Useful helper functions from the fast.ai library for processing and visualising structured data.

draw_tree[source]

draw_tree(t, df, size=10, ratio=0.6, precision=0)

Draws a representation of a random forest in IPython.

get_sample[source]

get_sample(df, n)

Gets a random sample of n rows from df, without replacement.

add_datepart[source]

add_datepart(df, fldnames, drop=True, time=False, errors='raise')
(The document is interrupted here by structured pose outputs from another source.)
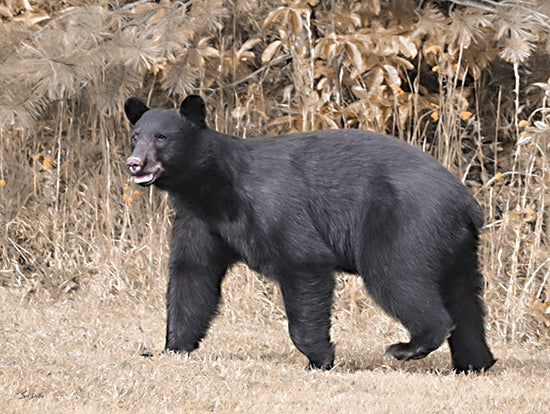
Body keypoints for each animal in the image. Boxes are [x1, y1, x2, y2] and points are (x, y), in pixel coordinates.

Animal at [124, 95, 496, 374]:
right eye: (136, 135)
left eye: (162, 137)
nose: (135, 163)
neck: (211, 188)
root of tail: (467, 203)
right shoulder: (201, 222)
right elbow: (192, 274)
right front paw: (170, 348)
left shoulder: (272, 207)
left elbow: (302, 262)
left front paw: (320, 358)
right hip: (457, 246)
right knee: (464, 298)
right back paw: (475, 363)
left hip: (407, 224)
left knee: (396, 277)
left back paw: (408, 347)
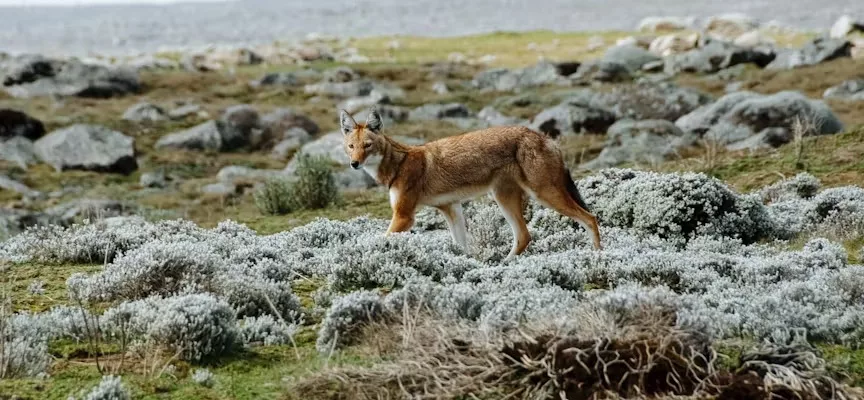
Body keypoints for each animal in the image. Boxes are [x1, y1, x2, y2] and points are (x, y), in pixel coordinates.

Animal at [339, 108, 601, 259]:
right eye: (351, 146)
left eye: (367, 146)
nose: (354, 164)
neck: (399, 164)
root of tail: (546, 139)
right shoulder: (451, 208)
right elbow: (461, 247)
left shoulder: (404, 216)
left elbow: (380, 240)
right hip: (504, 199)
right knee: (524, 236)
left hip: (544, 196)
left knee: (590, 218)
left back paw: (599, 257)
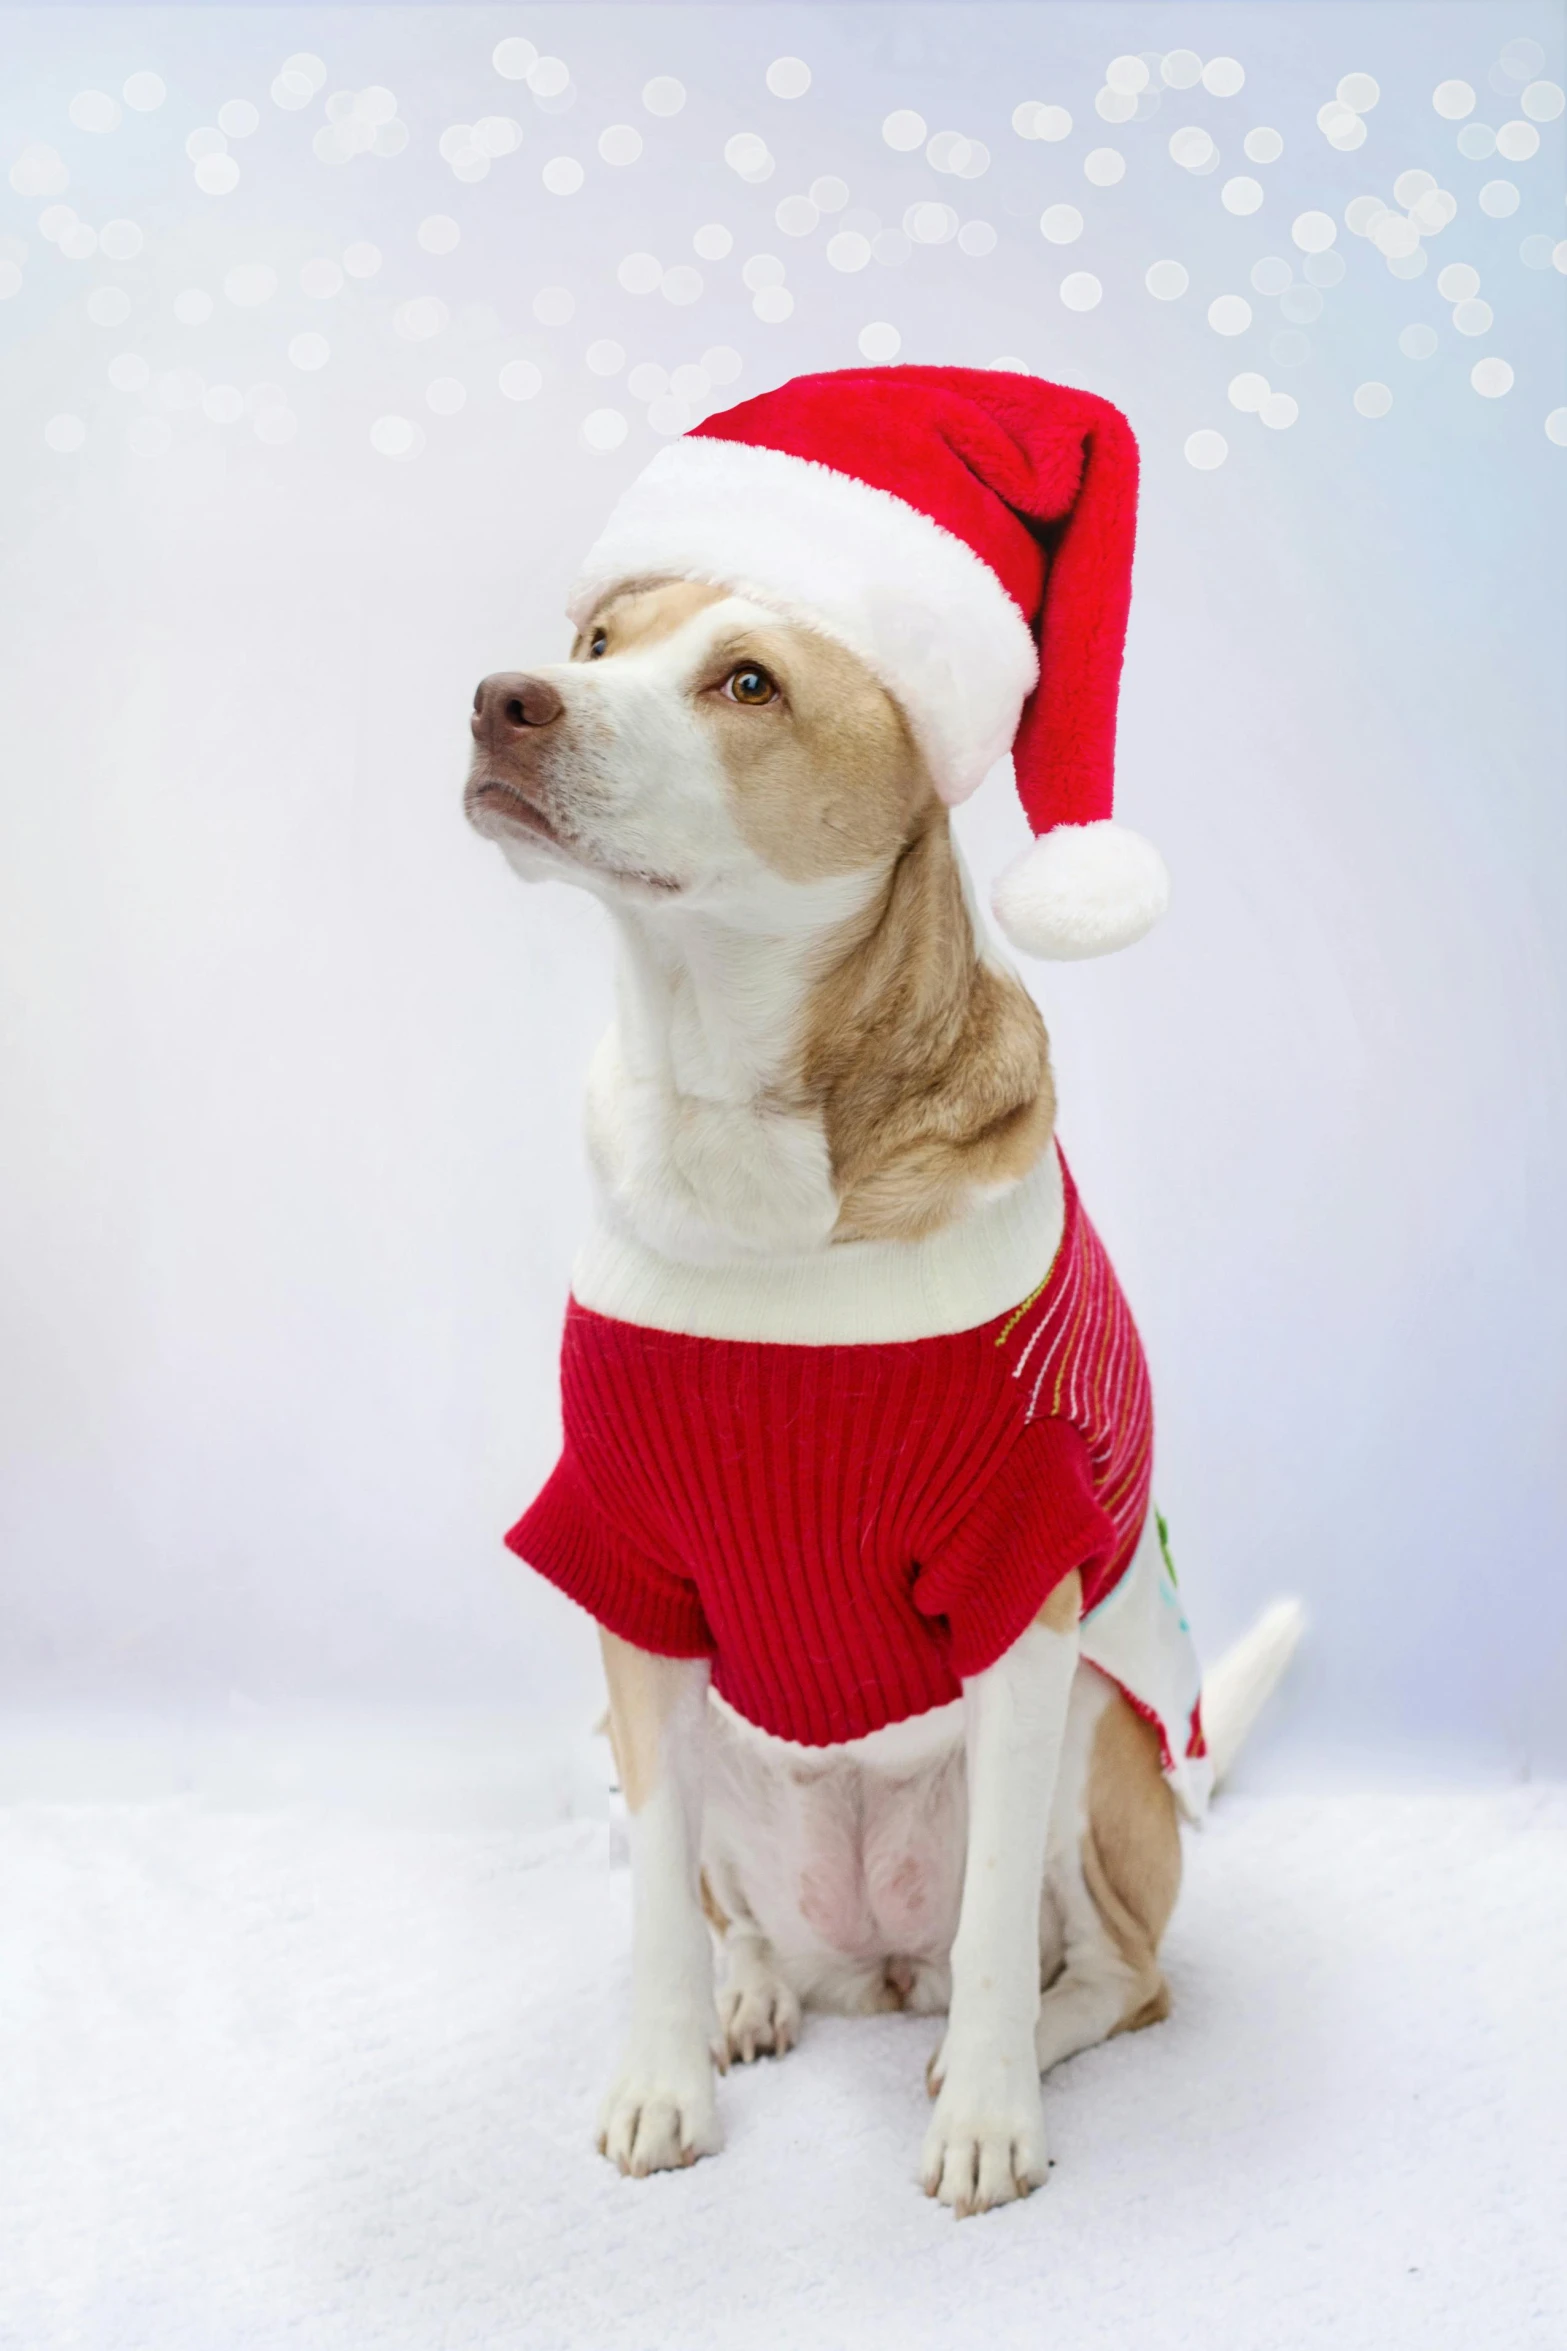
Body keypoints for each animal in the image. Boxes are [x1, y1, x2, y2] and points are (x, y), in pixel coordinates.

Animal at [460, 564, 1306, 2200]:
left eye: (746, 683)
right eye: (597, 641)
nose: (501, 698)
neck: (729, 1118)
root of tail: (871, 1964)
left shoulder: (1017, 1585)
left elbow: (993, 1933)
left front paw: (984, 2117)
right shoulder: (634, 1582)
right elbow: (653, 1914)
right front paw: (661, 2082)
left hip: (1095, 1740)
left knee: (1103, 1969)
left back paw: (998, 2041)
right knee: (736, 1919)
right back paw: (753, 1995)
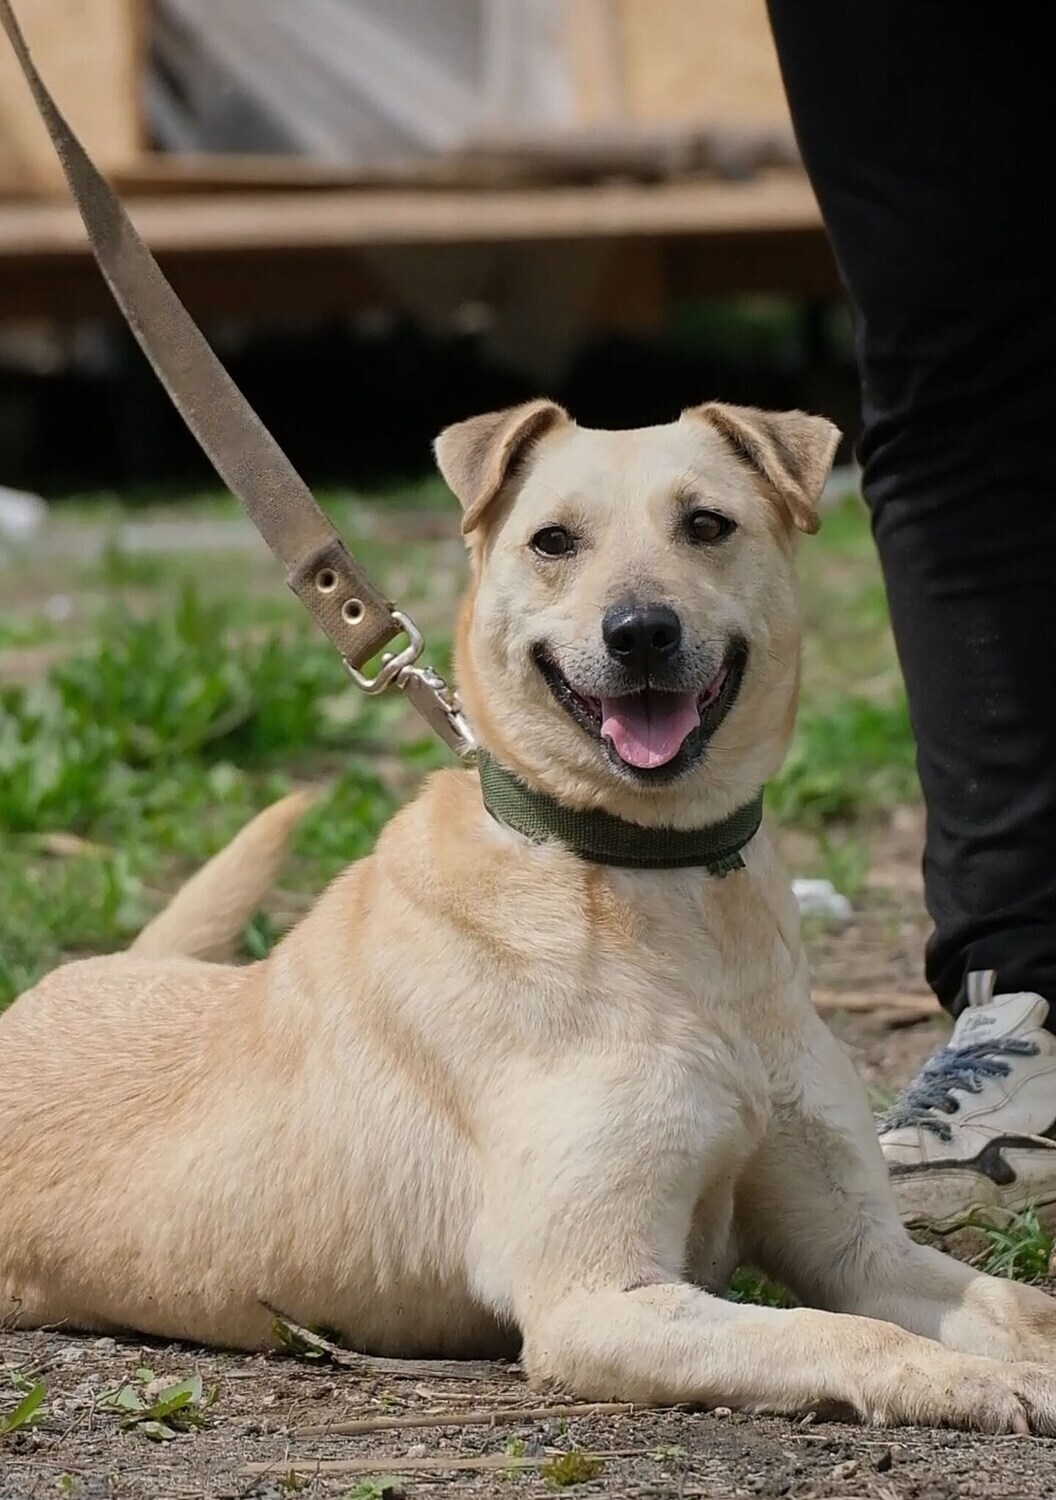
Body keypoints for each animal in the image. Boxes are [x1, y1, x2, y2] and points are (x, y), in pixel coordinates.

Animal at [6, 396, 1056, 1428]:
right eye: (553, 540)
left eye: (706, 525)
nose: (641, 631)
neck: (651, 872)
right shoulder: (598, 1298)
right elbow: (841, 1333)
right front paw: (974, 1382)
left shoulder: (859, 1247)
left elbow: (1012, 1304)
add_datepart converts a column of df from a datetime64 to many columns containing the information from the date. This applies changes inplace.

is_date[source]

is_date(x)

train_cats[source]

train_cats(df)

Change any columns of strings in a panda's dataframe to a column of categorical values. This applies the changes inplace.

apply_cats[source]

apply_cats(df, trn)

Changes any columns of strings in df into categorical variables using trn as a template for the category codes.

fix_missing[source]

fix_missing(df, col, name, na_dict)

Fill missing data in a column of df with the median, and add a {name}_na column which specifies if the data was missing.

numericalize[source]

numericalize(df, col, name, max_n_cat)

Changes the column col from a categorical type to it's integer codes.

scale_vars[source]

scale_vars(df, mapper)

Standardize numerical features by removing the mean and scaling to unit variance.

proc_df[source]

proc_df(df, y_fld=None, skip_flds=None, ignore_flds=None, do_scale=False, na_dict=None, preproc_fn=None, max_n_cat=None, subset=None, mapper=None)

proc_df takes a data frame df and splits off the response variable, and changes the df into an entirely numeric dataframe. For each column of df which is not in skip_flds nor in ignore_flds, na values are replaced by the median value of the column.

rf_feat_importance[source]

rf_feat_importance(m, df)

Create a pandas.DataFrame of feature importances.